The riskiest and most entertaining of these confidence games occurs about halfway through the film, as Street poses as an intern at a local hospital. Portraying a Harvard Medical School graduate, he plays the pretentious Harvard alumnus to a tee. Street even goes so far as to perform a hysterectomy during his tenure at the hospital, using only the Physician’s Desk Reference he keeps tucked in his pants as a guide. The charade ends only after a routine background check by the hospital reveals him to be a fraud. He is speedily prosecuted and sent directly to jail. But even his imprisonment affords him the need to become something he isn’t as he feigns an epileptic seizure to prevent being raped by a fellow inmate.

The remainder of the plot is best left untold; it’s what Wendell Harris does with the plot that is truly entertaining. Through superb screenwriting and editing techniques taken right out of art school, Harris portrays the dangers of attempts by African-Americans to achieve the white American bourgeois dream, with the story of Douglas Street as a backdrop.

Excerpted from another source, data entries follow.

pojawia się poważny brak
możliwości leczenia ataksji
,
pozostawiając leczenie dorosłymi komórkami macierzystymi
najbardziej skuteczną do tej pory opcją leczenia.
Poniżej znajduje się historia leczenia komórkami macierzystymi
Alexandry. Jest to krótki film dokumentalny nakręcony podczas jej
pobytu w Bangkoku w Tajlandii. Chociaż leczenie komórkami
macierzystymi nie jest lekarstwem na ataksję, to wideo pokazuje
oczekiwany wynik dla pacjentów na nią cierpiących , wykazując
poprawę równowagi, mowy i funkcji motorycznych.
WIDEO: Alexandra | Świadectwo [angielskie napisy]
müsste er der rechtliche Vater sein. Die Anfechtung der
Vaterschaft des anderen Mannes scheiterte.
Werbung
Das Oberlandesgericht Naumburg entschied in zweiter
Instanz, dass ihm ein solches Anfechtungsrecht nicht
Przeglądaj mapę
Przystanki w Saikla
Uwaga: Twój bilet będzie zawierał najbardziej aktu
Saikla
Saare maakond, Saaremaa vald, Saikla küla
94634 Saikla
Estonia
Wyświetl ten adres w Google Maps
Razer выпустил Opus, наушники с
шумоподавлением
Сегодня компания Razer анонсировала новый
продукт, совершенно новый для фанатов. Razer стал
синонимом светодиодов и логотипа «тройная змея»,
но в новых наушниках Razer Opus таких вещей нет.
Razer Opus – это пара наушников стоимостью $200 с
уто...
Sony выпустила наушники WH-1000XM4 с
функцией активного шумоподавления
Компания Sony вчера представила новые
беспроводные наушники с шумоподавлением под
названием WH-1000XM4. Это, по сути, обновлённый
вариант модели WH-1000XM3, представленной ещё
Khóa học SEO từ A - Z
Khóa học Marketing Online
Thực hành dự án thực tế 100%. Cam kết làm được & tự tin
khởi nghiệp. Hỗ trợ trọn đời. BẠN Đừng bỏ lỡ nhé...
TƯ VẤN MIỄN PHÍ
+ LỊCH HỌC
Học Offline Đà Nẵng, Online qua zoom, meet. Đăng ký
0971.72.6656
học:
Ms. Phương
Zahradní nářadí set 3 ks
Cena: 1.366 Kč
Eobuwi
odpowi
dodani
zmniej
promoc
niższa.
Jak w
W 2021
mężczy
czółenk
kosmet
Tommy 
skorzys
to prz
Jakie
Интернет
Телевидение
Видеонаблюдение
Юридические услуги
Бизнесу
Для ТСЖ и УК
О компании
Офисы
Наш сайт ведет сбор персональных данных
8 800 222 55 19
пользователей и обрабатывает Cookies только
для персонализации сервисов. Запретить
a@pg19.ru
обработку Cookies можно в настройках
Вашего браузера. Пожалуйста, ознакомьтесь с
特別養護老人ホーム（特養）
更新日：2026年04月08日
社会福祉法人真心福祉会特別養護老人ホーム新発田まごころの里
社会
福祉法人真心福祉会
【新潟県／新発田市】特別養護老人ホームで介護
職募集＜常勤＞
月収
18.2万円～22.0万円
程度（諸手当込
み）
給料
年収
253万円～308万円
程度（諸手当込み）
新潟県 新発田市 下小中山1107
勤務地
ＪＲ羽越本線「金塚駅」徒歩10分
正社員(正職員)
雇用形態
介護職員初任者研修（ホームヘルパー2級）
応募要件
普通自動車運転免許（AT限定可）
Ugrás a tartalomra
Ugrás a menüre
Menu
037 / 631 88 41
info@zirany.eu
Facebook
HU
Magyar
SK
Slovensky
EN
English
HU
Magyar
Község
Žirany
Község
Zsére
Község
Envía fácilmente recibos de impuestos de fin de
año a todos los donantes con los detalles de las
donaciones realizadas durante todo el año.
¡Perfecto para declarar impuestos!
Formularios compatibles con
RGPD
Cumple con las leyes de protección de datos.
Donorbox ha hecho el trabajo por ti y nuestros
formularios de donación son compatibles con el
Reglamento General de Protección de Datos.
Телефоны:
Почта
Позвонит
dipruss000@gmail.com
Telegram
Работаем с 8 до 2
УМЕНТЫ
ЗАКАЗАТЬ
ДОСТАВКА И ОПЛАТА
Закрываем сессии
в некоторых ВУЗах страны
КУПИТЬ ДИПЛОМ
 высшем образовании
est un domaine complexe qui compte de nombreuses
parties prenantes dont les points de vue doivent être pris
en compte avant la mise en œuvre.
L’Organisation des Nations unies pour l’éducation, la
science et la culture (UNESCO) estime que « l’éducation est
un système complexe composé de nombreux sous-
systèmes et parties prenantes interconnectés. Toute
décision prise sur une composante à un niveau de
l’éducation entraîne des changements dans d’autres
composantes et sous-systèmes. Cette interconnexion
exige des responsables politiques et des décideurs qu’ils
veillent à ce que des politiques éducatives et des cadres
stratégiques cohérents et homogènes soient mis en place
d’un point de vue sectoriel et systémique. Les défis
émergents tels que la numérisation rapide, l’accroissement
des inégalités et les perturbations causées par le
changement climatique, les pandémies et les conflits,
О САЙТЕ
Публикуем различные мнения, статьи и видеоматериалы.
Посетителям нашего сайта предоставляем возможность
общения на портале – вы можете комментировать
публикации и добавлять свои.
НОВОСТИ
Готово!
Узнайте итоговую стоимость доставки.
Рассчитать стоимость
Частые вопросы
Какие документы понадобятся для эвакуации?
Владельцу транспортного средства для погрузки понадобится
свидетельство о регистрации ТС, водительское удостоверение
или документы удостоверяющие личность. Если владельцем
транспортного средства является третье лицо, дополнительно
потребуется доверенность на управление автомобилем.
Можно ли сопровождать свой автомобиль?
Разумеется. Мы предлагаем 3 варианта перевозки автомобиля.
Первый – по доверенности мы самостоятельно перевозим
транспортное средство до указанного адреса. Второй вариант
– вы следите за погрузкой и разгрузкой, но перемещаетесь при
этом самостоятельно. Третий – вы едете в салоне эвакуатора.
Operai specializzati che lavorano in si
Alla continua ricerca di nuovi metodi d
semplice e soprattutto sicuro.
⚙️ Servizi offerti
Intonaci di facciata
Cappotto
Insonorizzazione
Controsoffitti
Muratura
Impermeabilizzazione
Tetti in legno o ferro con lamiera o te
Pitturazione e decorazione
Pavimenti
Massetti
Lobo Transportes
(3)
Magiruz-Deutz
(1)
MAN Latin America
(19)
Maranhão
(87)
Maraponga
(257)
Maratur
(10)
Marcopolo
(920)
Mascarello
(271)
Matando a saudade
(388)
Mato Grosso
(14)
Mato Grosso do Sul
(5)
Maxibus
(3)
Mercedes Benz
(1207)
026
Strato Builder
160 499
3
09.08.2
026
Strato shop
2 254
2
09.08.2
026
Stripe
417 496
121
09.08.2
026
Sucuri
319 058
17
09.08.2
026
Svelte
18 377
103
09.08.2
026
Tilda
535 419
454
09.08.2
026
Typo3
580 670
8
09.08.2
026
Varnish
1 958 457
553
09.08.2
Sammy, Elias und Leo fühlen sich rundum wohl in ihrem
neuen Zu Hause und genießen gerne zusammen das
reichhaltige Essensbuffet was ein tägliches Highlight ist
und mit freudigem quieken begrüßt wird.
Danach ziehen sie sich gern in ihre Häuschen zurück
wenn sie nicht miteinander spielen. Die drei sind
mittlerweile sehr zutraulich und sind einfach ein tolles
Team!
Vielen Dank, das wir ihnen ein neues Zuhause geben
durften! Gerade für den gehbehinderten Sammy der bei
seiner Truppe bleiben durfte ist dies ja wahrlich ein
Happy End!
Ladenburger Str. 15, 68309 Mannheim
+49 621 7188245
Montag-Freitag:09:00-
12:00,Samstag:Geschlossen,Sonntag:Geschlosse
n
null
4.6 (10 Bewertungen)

As Street, Harris takes on each of the identities imposed on him by his white counterpart, but in the interim slowly loses himself and his relationship with his wife. In one scene, he begins playing the role of the enraged intellectual and wildly insults a drunk white man who has asked him to pimp his wife. He scolds the man for improperly using the word “f**k” and teaches him all the appropriate definitions and articulations of the word as if by rote, all the while endangering the safety of his wife. The scene ends with Street getting beat up, but Harris has made his point by that time — the drunk came to insult a black man he perceived to be his superior, and Street, as the black-icon objectified, becomes what he believes is the only appearance that the drunk is capable of dealing with. Despite Street’s fondness for Bauhaus tee-shirts and Cocteau movies, he is anything but intellectual.

Harris further enhances his theme by visually undercutting some of the narrative portions of the film with strikingly simple visual images that occur in repeated groupings. In addition, Harris uses his astonishingly resonant and rich voice for a sparse and disjointed narration by the main character. While these filmmaking techniques are unorthodox by Hollywood feature film standards, they add to the richness of the film and will probably earn Harris some recognition as “the next Spike Lee.” But Harris’ debut is stronger by far than his contemporary’s, in that Harris never tries to psychologize Street (as Lee did with Nola in She’s Gotta Have It), and in fact, pokes fun at anyone who may attempt to do so through two scenes at the beginning and end of the film. (But I’ll save these for those of you who are brave enough to spend the $6.50.)

I suppose that the best way to describe this film is as good, but not perfect, because of a tendency to drag on a little at the three-quarter mark. It is a brilliant debut by a young filmmaker and deserves all the praise Wendell Harris’ head can handle. I only hope his next work will be this interesting.